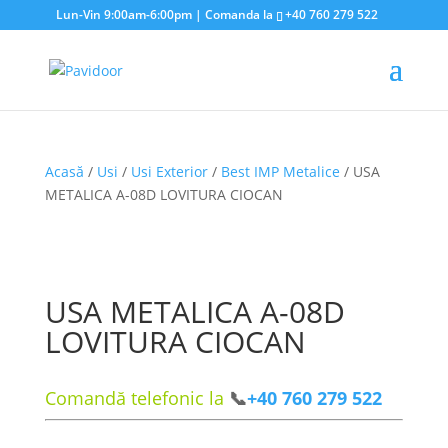
Lun-Vin 9:00am-6:00pm | Comanda la
+40 760 279 522
Acasă
/
Usi
/
Usi Exterior
/
Best IMP Metalice
/ USA
METALICA A-08D LOVITURA CIOCAN
USA METALICA A-08D
LOVITURA CIOCAN
Comandă telefonic la
📞
+40 760 279 522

**********

◆ **EXERCISE**
Every line of the material is to be quoted exactly, with no pictures carried over.

◆ **FINISHED EXERCISE**
Lun-Vin 9:00am-6:00pm | Comanda la
+40 760 279 522
Acasă
/
Usi
/
Usi Exterior
/
Best IMP Metalice
/ USA
METALICA A-08D LOVITURA CIOCAN
USA METALICA A-08D
LOVITURA CIOCAN
Comandă telefonic la
📞
+40 760 279 522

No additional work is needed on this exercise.